[Saved data entries]
###

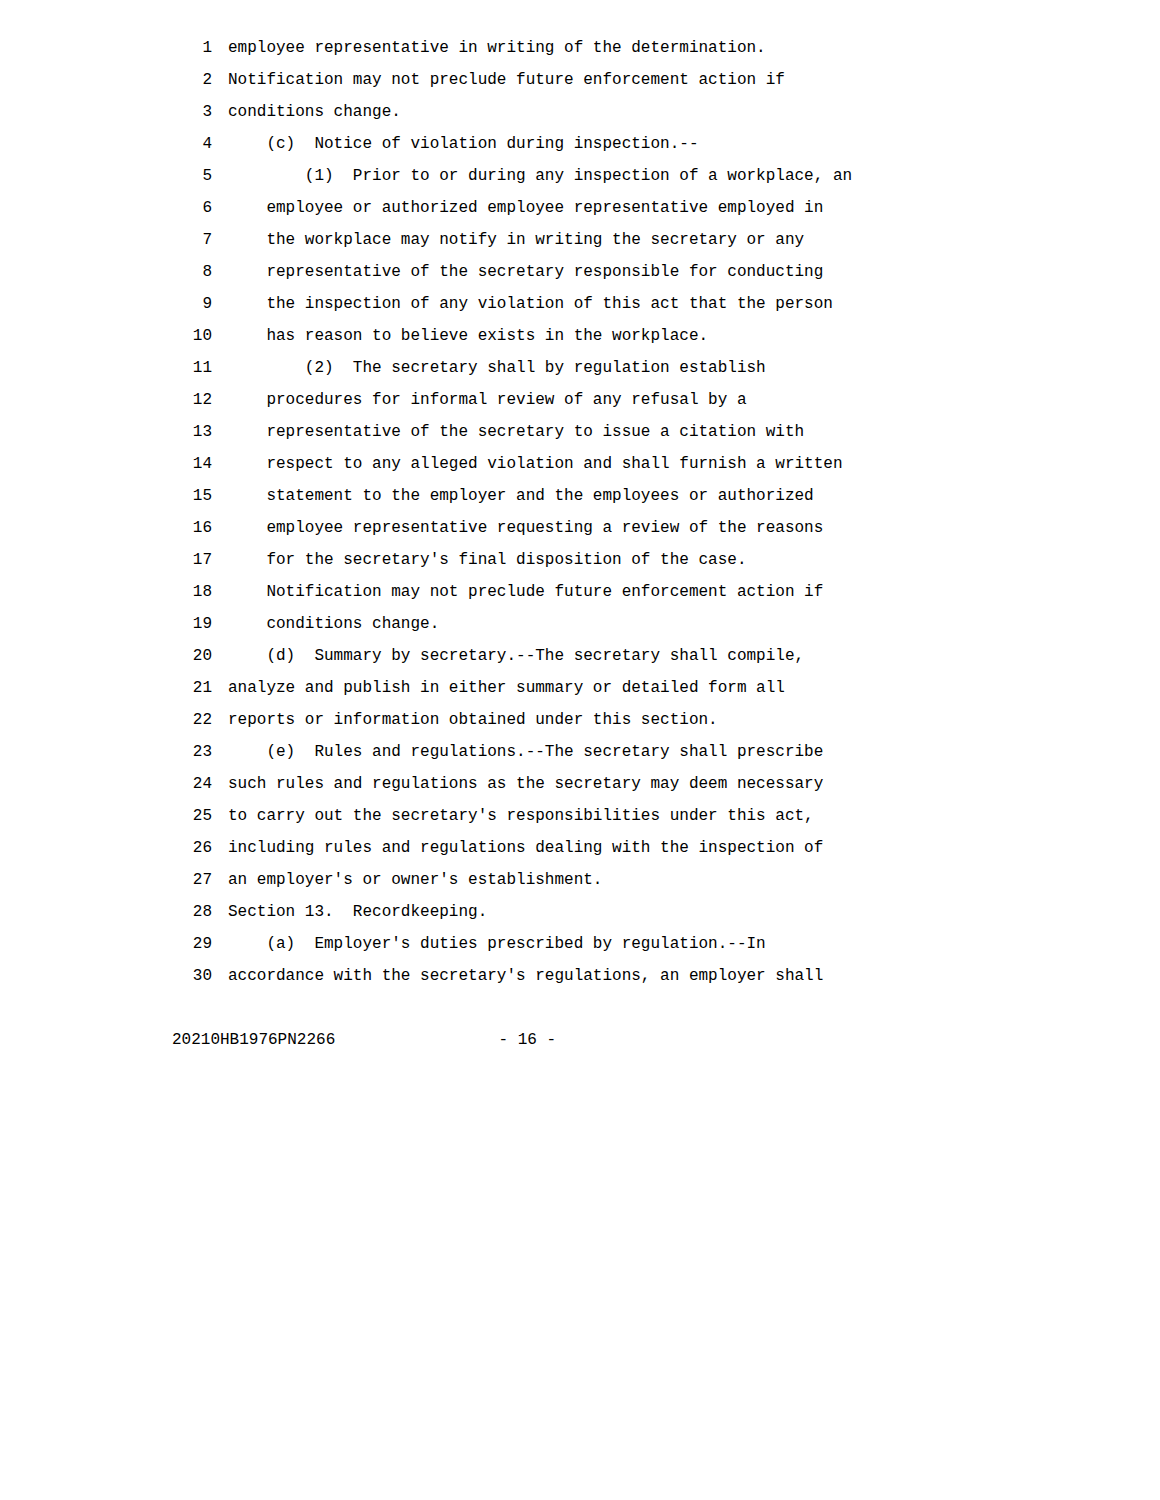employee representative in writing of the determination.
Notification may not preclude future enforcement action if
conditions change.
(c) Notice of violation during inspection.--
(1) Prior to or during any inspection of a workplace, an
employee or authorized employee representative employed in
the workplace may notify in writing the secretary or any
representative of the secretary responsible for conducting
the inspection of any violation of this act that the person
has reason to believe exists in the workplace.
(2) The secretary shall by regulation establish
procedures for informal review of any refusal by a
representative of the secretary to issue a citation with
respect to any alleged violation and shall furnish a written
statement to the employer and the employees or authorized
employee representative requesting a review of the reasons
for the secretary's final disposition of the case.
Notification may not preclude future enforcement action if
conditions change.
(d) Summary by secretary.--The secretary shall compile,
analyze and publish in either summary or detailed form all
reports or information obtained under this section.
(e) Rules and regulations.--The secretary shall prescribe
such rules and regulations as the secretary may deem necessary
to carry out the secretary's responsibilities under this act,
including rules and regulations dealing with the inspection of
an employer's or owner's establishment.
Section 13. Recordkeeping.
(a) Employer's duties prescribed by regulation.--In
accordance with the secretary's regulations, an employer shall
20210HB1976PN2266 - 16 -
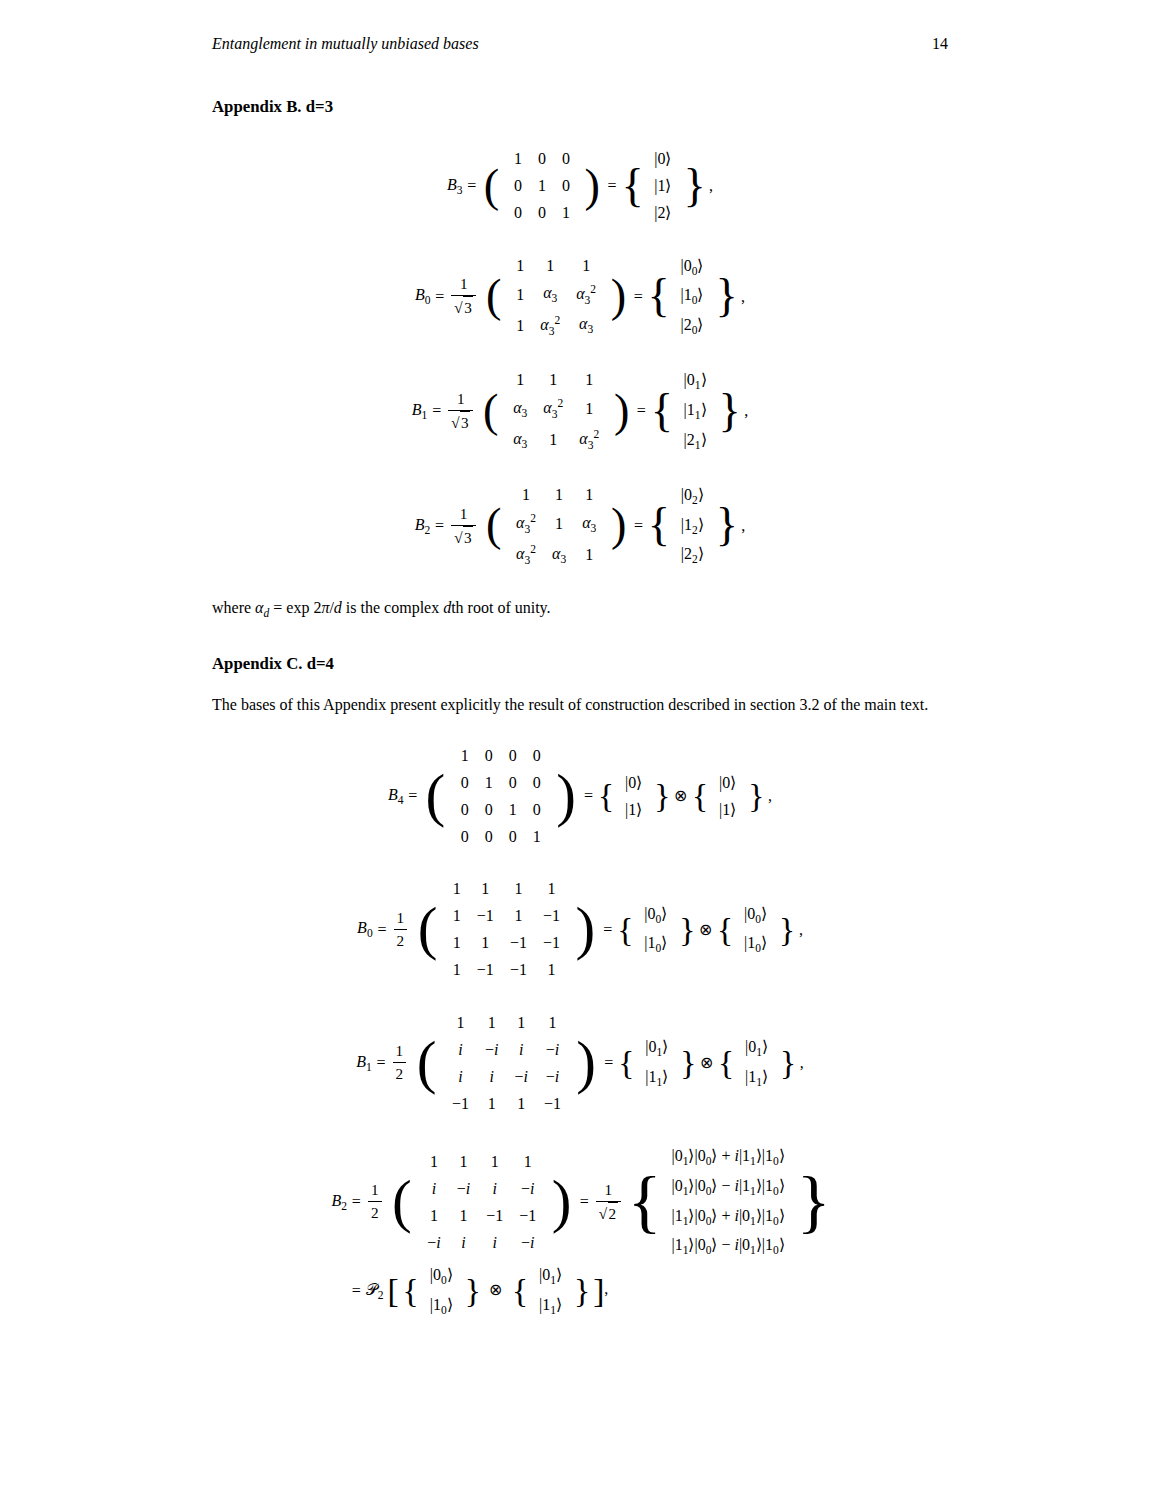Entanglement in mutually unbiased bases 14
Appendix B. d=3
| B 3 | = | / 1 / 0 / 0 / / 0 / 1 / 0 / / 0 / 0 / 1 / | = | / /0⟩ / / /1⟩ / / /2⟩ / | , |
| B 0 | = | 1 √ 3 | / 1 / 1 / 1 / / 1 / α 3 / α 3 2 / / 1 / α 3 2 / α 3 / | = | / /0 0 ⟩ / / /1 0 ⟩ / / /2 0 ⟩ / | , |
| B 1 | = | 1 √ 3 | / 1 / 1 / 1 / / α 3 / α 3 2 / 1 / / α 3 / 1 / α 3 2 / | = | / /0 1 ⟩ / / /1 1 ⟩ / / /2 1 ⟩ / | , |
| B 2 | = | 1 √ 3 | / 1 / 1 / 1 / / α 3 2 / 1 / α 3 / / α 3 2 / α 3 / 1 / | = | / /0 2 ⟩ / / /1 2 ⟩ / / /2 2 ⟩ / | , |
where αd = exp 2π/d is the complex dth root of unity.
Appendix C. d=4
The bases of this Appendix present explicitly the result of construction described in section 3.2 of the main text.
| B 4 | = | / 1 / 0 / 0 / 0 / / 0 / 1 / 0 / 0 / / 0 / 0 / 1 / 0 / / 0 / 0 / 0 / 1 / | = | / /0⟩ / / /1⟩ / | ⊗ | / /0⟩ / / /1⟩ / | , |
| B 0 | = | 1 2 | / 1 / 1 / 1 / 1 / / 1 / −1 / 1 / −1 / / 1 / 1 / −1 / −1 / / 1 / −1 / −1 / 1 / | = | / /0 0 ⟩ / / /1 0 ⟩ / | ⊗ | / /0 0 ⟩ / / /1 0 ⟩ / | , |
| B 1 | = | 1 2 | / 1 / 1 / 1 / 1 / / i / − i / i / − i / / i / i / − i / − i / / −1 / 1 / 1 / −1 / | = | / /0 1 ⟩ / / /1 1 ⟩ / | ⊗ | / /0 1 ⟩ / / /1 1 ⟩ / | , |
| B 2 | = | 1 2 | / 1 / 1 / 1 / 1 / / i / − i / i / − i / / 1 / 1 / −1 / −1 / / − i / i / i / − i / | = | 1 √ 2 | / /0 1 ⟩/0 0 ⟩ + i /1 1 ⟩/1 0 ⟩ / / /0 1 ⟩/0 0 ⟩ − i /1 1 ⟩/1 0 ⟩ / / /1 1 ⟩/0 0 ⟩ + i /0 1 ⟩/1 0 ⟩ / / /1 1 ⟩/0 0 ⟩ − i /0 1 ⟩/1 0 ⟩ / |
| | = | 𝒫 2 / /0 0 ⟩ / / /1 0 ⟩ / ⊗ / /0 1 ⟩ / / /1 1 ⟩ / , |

###

- _WHAT TO PRODUCE_
Go through the data above and transcribe it in full, omitting any image.

- _THE COMPLETED TASK_
employee representative in writing of the determination.
Notification may not preclude future enforcement action if
conditions change.
(c) Notice of violation during inspection.--
(1) Prior to or during any inspection of a workplace, an
employee or authorized employee representative employed in
the workplace may notify in writing the secretary or any
representative of the secretary responsible for conducting
the inspection of any violation of this act that the person
has reason to believe exists in the workplace.
(2) The secretary shall by regulation establish
procedures for informal review of any refusal by a
representative of the secretary to issue a citation with
respect to any alleged violation and shall furnish a written
statement to the employer and the employees or authorized
employee representative requesting a review of the reasons
for the secretary's final disposition of the case.
Notification may not preclude future enforcement action if
conditions change.
(d) Summary by secretary.--The secretary shall compile,
analyze and publish in either summary or detailed form all
reports or information obtained under this section.
(e) Rules and regulations.--The secretary shall prescribe
such rules and regulations as the secretary may deem necessary
to carry out the secretary's responsibilities under this act,
including rules and regulations dealing with the inspection of
an employer's or owner's establishment.
Section 13. Recordkeeping.
(a) Employer's duties prescribed by regulation.--In
accordance with the secretary's regulations, an employer shall
20210HB1976PN2266 - 16 -
Entanglement in mutually unbiased bases 14
Appendix B. d=3
| B 3 | = | / 1 / 0 / 0 / / 0 / 1 / 0 / / 0 / 0 / 1 / | = | / /0⟩ / / /1⟩ / / /2⟩ / | , |
| B 0 | = | 1 √ 3 | / 1 / 1 / 1 / / 1 / α 3 / α 3 2 / / 1 / α 3 2 / α 3 / | = | / /0 0 ⟩ / / /1 0 ⟩ / / /2 0 ⟩ / | , |
| B 1 | = | 1 √ 3 | / 1 / 1 / 1 / / α 3 / α 3 2 / 1 / / α 3 / 1 / α 3 2 / | = | / /0 1 ⟩ / / /1 1 ⟩ / / /2 1 ⟩ / | , |
| B 2 | = | 1 √ 3 | / 1 / 1 / 1 / / α 3 2 / 1 / α 3 / / α 3 2 / α 3 / 1 / | = | / /0 2 ⟩ / / /1 2 ⟩ / / /2 2 ⟩ / | , |
where αd = exp 2π/d is the complex dth root of unity.
Appendix C. d=4
The bases of this Appendix present explicitly the result of construction described in section 3.2 of the main text.
| B 4 | = | / 1 / 0 / 0 / 0 / / 0 / 1 / 0 / 0 / / 0 / 0 / 1 / 0 / / 0 / 0 / 0 / 1 / | = | / /0⟩ / / /1⟩ / | ⊗ | / /0⟩ / / /1⟩ / | , |
| B 0 | = | 1 2 | / 1 / 1 / 1 / 1 / / 1 / −1 / 1 / −1 / / 1 / 1 / −1 / −1 / / 1 / −1 / −1 / 1 / | = | / /0 0 ⟩ / / /1 0 ⟩ / | ⊗ | / /0 0 ⟩ / / /1 0 ⟩ / | , |
| B 1 | = | 1 2 | / 1 / 1 / 1 / 1 / / i / − i / i / − i / / i / i / − i / − i / / −1 / 1 / 1 / −1 / | = | / /0 1 ⟩ / / /1 1 ⟩ / | ⊗ | / /0 1 ⟩ / / /1 1 ⟩ / | , |
| B 2 | = | 1 2 | / 1 / 1 / 1 / 1 / / i / − i / i / − i / / 1 / 1 / −1 / −1 / / − i / i / i / − i / | = | 1 √ 2 | / /0 1 ⟩/0 0 ⟩ + i /1 1 ⟩/1 0 ⟩ / / /0 1 ⟩/0 0 ⟩ − i /1 1 ⟩/1 0 ⟩ / / /1 1 ⟩/0 0 ⟩ + i /0 1 ⟩/1 0 ⟩ / / /1 1 ⟩/0 0 ⟩ − i /0 1 ⟩/1 0 ⟩ / |
| | = | 𝒫 2 / /0 0 ⟩ / / /1 0 ⟩ / ⊗ / /0 1 ⟩ / / /1 1 ⟩ / , |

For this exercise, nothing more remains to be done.